Plaintiffs contend that the court erred in its various rulings regarding their expert witness Kirkham. Defendants sought to take his deposition and refused to pay his fee of $1,000. By its order of June 30, 1982, that the defendants take the deposition on July 2, 1982, at Tallahassee, Florida, the court did not require them to pay the witness fee. This matter was referred to a magistrate who found that,


"Plaintiffs have made no showing that any expenses incurred concerning Dr. Kirkham were incurred in responding to permissible discovery by Defendants and Plaintiffs have made no valid showing as to the reasonableness of the fees incurred by Plaintiffs in obtaining facts and opinions from Dr. Kirkham." Vol. II, pp. 529-530.


F.R.Civ.P. 26(b)(4)(C) provides that if a court allows the deposition of an expert who will testify at trial, the court must order the discovering party to compensate the expert for his time, unless "manifest injustice would result." Additionally, the court has discretion to order the party seeking discovery to pay the other party a fair portion of the fees and expenses reasonably incurred by the latter party in obtaining facts and opinions from the expert." Fed.R.Civ.P. 26(b)(4)(C) allows the court to protect a party from undue expense "[u]pon motion by a party ... and for good cause shown...." Plaintiffs have pointed to nothing in the record that refutes the magistrate's determination that good cause had not been shown.


In any event appellees filed a motion to strike the argument based on Kirkham's witness fee on the ground that it had been paid and attached thereto a copy of a check made out to the plaintiffs' attorney and Kirkham for $2400.00. The motion is not contested. In the circumstances, we deny the motion to strike but receive the motion for what it is worth. The appellants have not contested the motion and proof of payment. The acceptance of the payment ends the matter.


The next argument goes to the failure of the defendants to produce the bullet that killed Mrs. Hopkins. On January 29, 1982, the parties stipulated that the defendants would give the bullet to the plaintiffs' attorneys and expert. On March 15 the defense counsel in a letter to plaintiffs' counsel said that pursuant to their later agreement, the bullet was to be sent directly to the plaintiffs' expert and that he was waiting to be told who the expert was. The plaintiffs voluntarily decided not to have a ballistics expert. No impropriety was shown.

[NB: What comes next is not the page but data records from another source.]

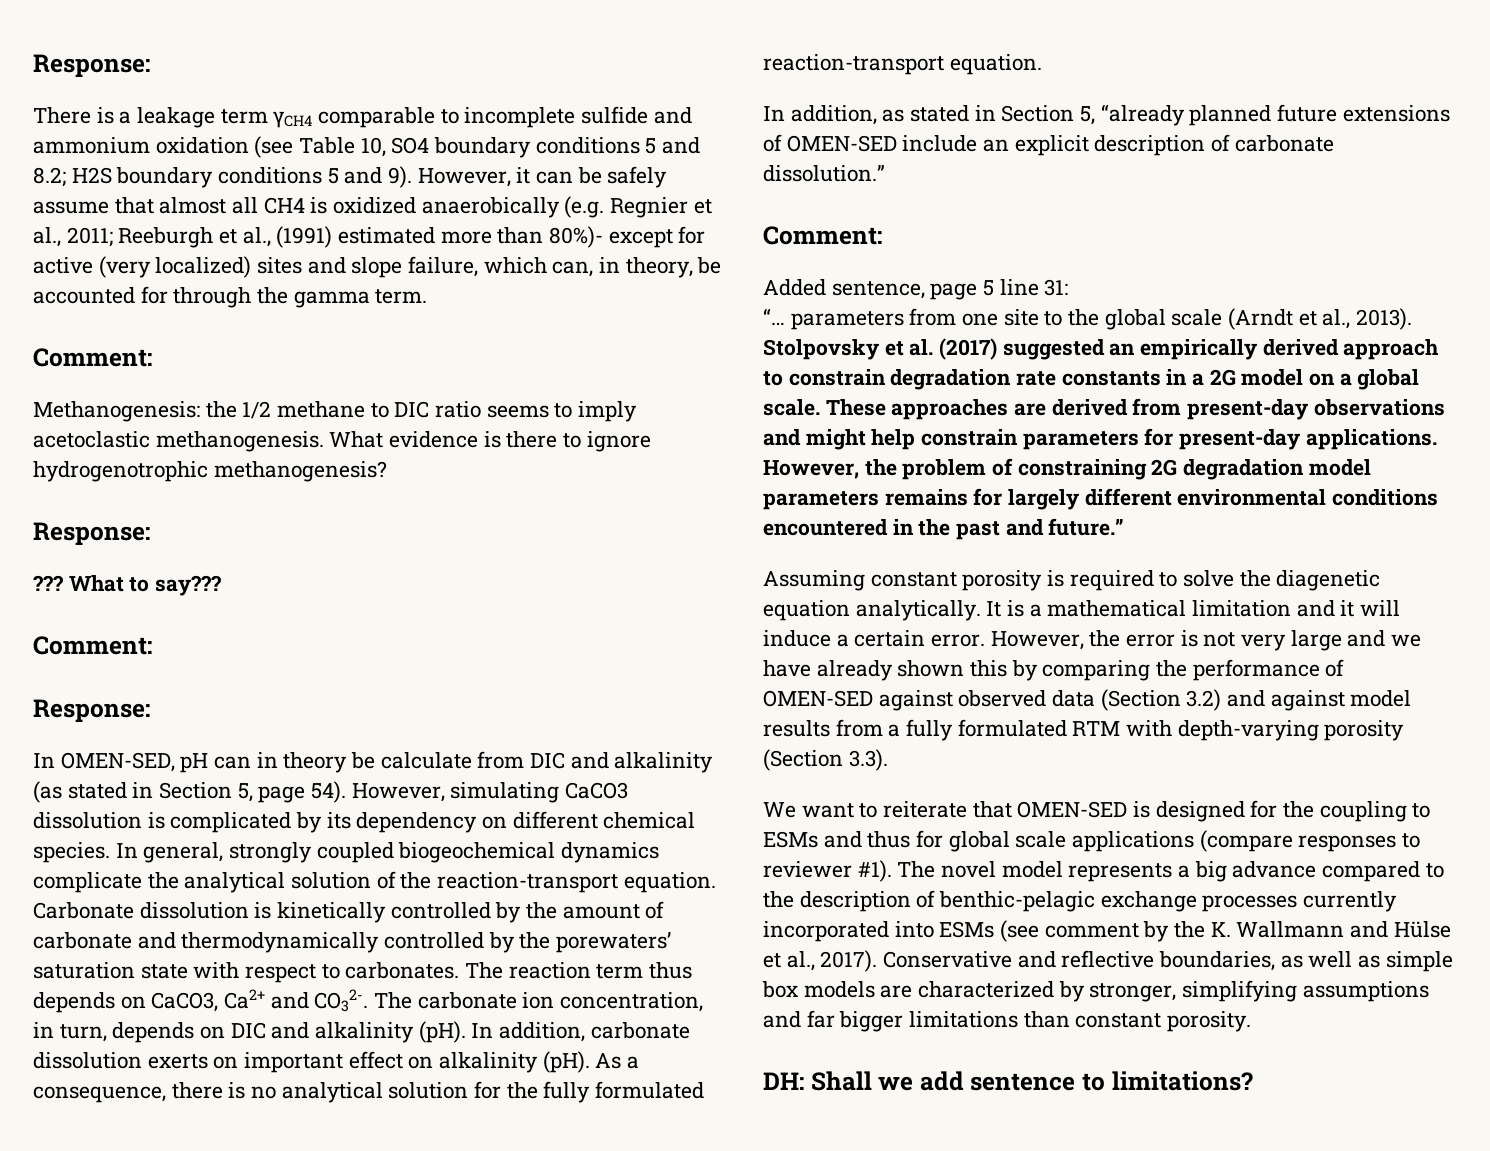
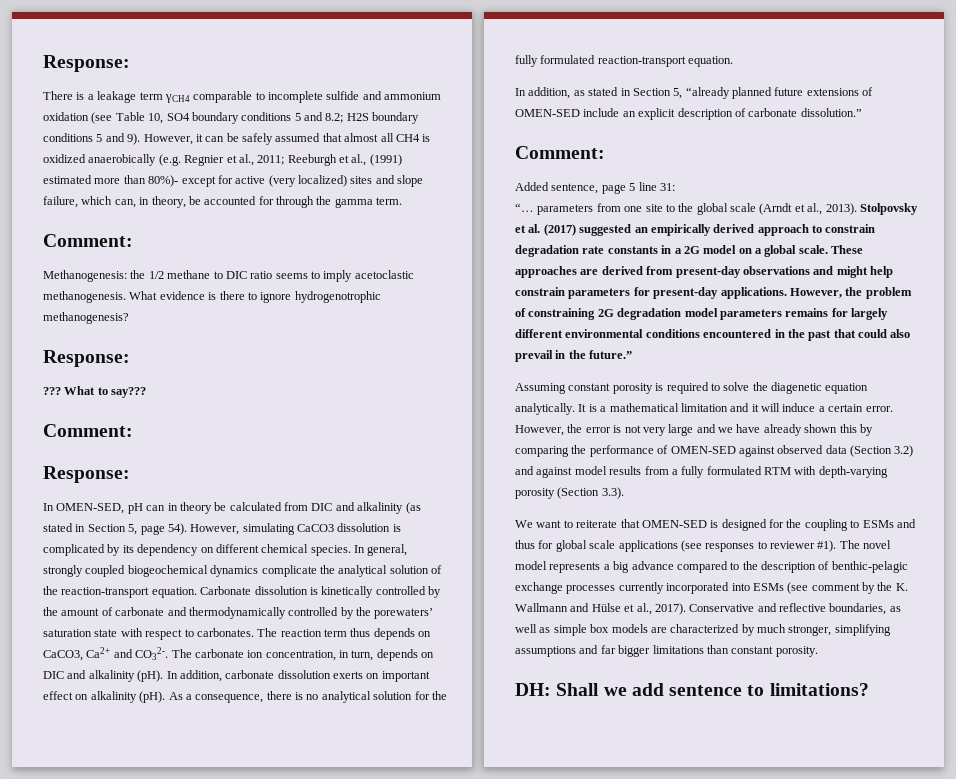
[33,201,109,214] assume -> [275,133,321,142] assumed
[380,752,472,769] calculate -> [229,502,282,511] calculated
[1005,519,1044,536] and -> [833,329,911,338] [515,350,586,362] that could also prevail in the
[1199,830,1293,852] (compare -> [680,540,702,552] (see
(1085, 991) none -> [757,624,786,633] much

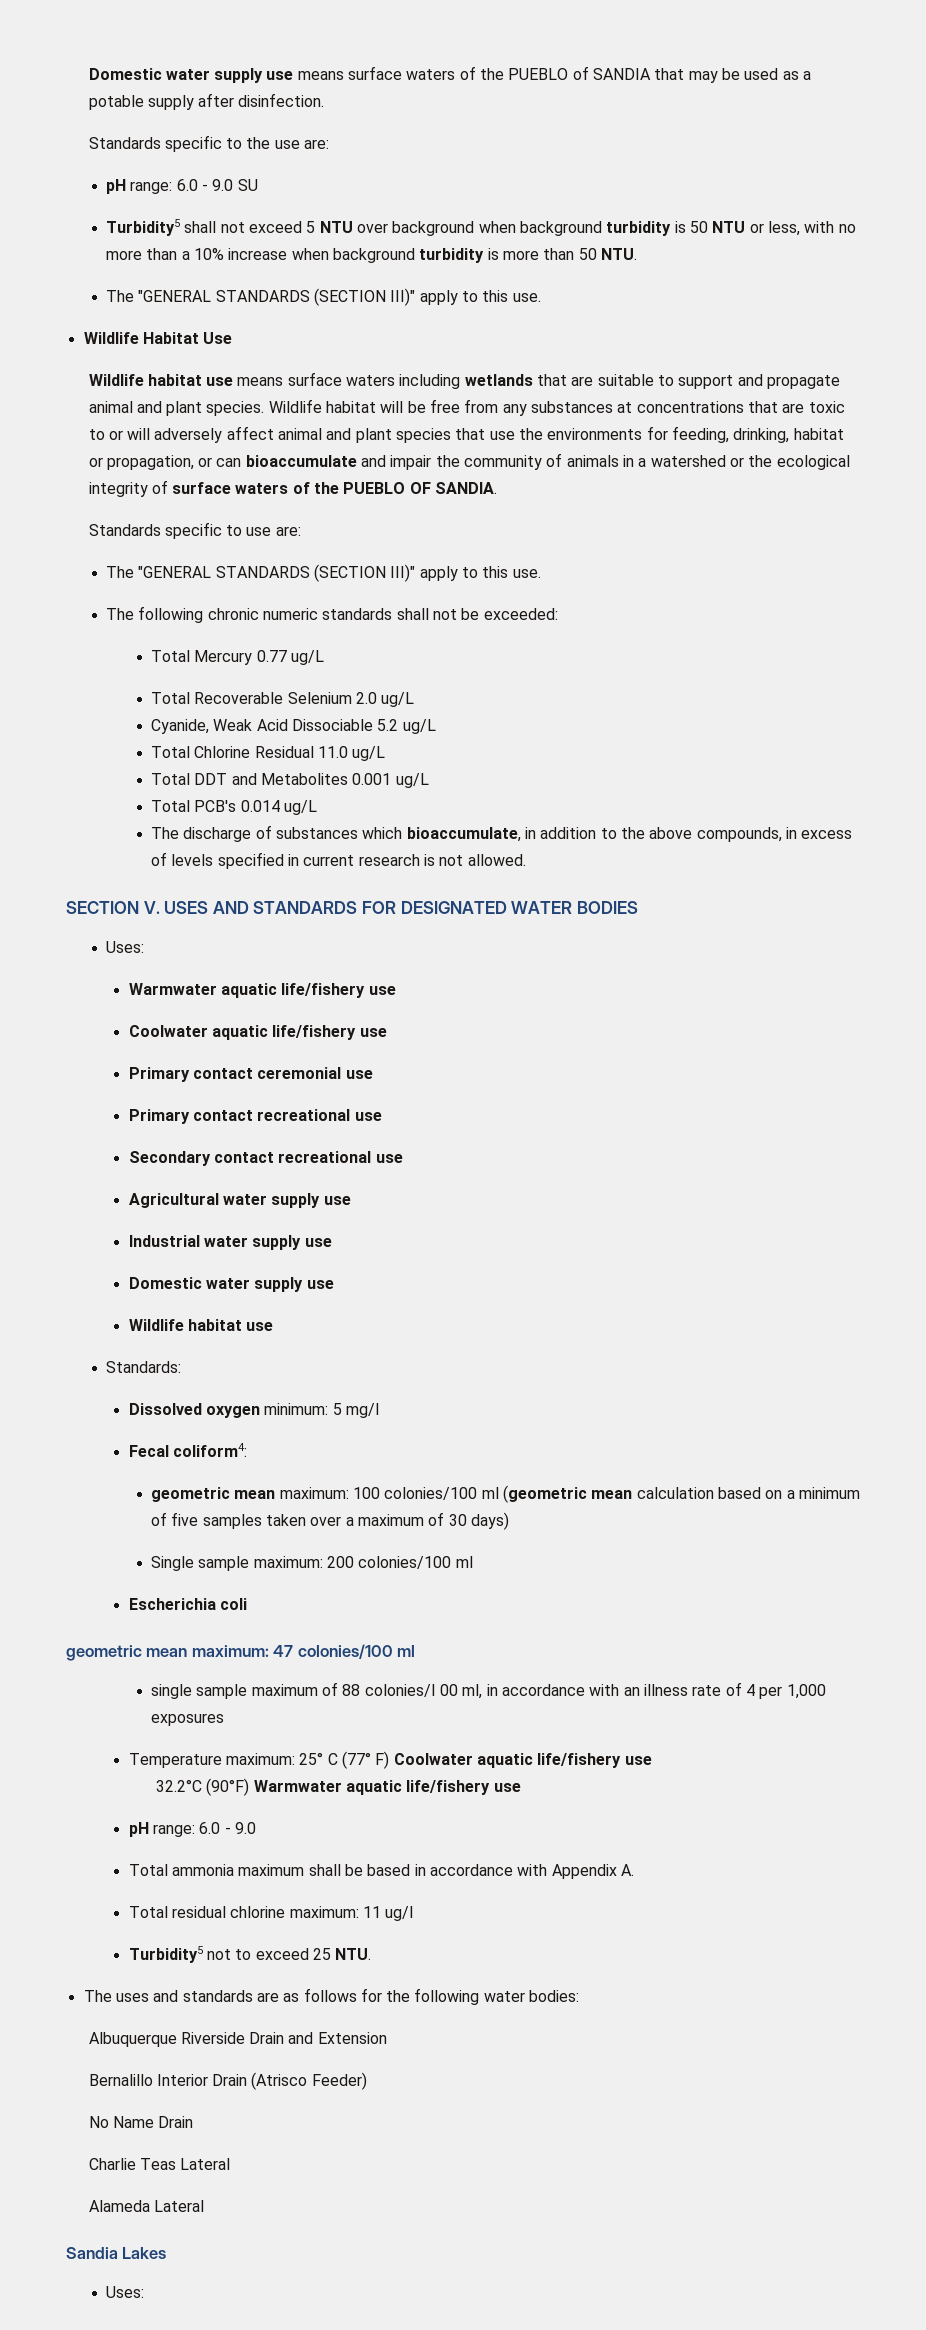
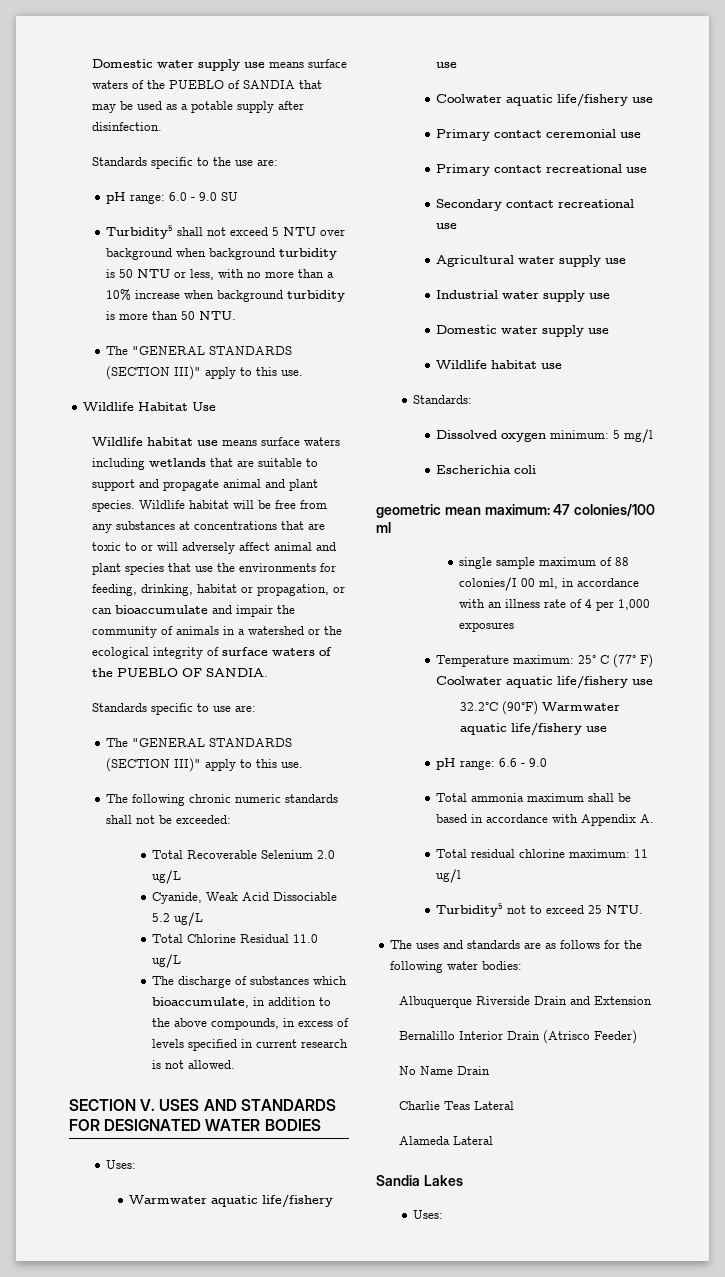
[151,650,325,665] // Total Mercury 0.77 ug/L -> (232, 819) none
[151,773,429,788] [151,800,318,815] // Total DDT and Metabolites 0.001 ug/L // Total PCB's 0.014 ug/L -> (182, 961) none
[128,1443,247,1457] [151,1485,860,1503] [151,1512,510,1530] [151,1556,473,1571] // Fecal coliform4: // geometric mean maximum: 100 colonies/100 ml (geometric mean calculation based on a minimum of five samples taken over a maximum of 30 days) // Single sample maximum: 200 colonies/100 ml -> (654, 436) none
[199,1822,221,1834] 6.0 -> [499,758,518,767] 6.6

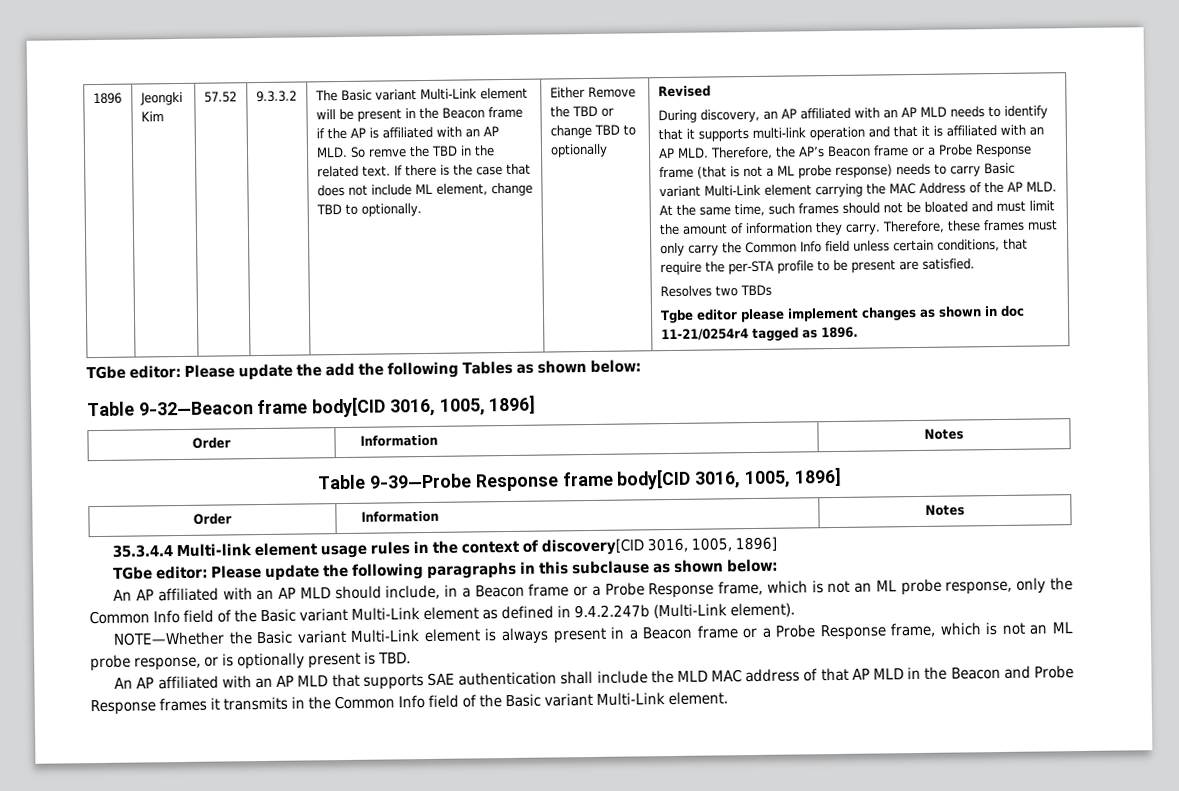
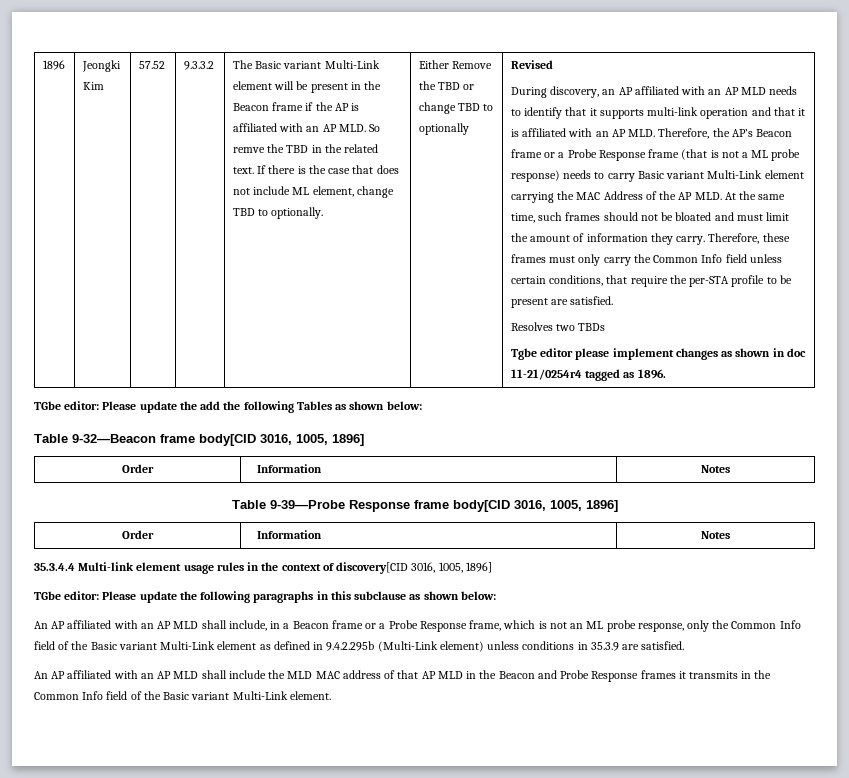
[334,585,382,600] should -> [201,620,227,629] shall
[574,602,795,619] [113,622,1073,646] [90,651,411,672] [114,671,558,690] 9.4.2.247b (Multi-Link element). // NOTE—Whether the Basic variant Multi-Link element is always present in a Beacon frame or a Probe Response frame, which is not an ML probe response, or is optionally present is TBD. // An AP affiliated with an AP MLD that supports SAE authentication -> [326,641,685,652] [34,670,199,679] 9.4.2.295b (Multi-Link element) unless conditions in 35.3.9 are satisfied. // An AP affiliated with an AP MLD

Defendants moved to disqualify the Honorable Clarence A. Brimmer from hearing the case because of his receipt of a letter from defense counsel to plaintiffs' counsel. The court received a copy of the letter. The motion does not come within 28 U.S.C. Sec. 144 because no affidavit and no certificate of counsel that it was made in good faith were filed. It does not come within 28 U.S.C. Sec. 455 because plaintiffs allege no interest which the judge had in the case. Defendants simply sent to the court a copy of a letter written to plaintiffs' counsel regarding discovery. The motion was properly denied.